Sometimes the gulf between reality and imagination is vast. Often it is at its greatest when it involves those things closest to our hearts, for here the possibility of self delusion is at its greatest.

When Maria Tumarkin returns to Russia with her Australian-born adolescent daughter Billie, she is hoping to share her past and to deepen the bonds between them. However the country she left in 1989 no longer exists and she rapidly realises that she can neither predict nor shape her daughter’s responses to the physical and emotional onslaught of the trip they are undertaking. Her own reactions also surprise her. While waiting at Vienna airport for their final flight, she is expecting to connect with the ‘lost, tense teenager I was myself when the Tumarkin family departed Kharkov almost twenty years ago’. Instead she finds herself thinking ‘Oh God, I am ridiculously underdressed’.

It is this exploration of her own visceral reactions to her birth country – to the familiar and to the changed – that is a major strength of Otherland. This willingness to delve into her own uncertainly and vulnerability when things do not go as planned. As she meets up with long lost friends and acquaintances, as she deals with the petty humiliations of bureaucracy, as her daughter refuses to use the toilets on a long distance train trip – all the challenges of the journey are met with an intense introspection.

She reflects on the work of many other Russian writers and thinkers, placing herself in a vivid tapestry of words and ideas.
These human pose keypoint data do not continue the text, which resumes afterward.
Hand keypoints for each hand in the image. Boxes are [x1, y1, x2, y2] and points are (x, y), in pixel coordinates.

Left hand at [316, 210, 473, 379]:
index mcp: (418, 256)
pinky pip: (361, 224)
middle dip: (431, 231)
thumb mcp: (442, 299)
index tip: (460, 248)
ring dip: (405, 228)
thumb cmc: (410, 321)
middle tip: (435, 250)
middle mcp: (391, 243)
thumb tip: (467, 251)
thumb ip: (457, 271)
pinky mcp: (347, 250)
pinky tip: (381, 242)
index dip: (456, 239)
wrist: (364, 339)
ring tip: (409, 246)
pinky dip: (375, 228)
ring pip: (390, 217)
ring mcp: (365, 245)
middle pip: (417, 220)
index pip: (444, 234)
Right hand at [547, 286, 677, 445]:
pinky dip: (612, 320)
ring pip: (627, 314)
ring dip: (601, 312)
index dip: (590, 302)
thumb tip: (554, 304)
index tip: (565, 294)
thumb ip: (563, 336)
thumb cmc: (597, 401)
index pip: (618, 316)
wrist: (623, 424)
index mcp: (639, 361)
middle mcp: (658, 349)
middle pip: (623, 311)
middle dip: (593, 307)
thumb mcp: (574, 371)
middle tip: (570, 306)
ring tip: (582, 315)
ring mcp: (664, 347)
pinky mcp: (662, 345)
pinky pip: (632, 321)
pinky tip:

She also quotes at length from Billie’s diaries and this youthful input gives the book immediacy by centring the action in a voice that is clear and certain. This contrasts well with the multi-layered, highly-textured structure of her own thoughts and observations. There are many rich and varied themes running through this work. It is a book about mother–daughter relationships and it is also a book about Russia. Both are themes of truly epic proportion and Maria Tumarkin does them both justice.

She was born in 1974 in the former Soviet Union in a Russian Jewish family, which in 1989 immigrated to Australia. She has published two other books, Traumascapes (2005) and Courage (2007). She lives in Melbourne with her two children and is currently working as a Research Fellow at the Institute for Social Research, Swinburne on the international ‘Social Memory and Historical Justice’ project.

Otherland is Maria’s third book. It is a complex and beautifully written work and has been shortlisted for The Age Non-Fiction Book of The Year.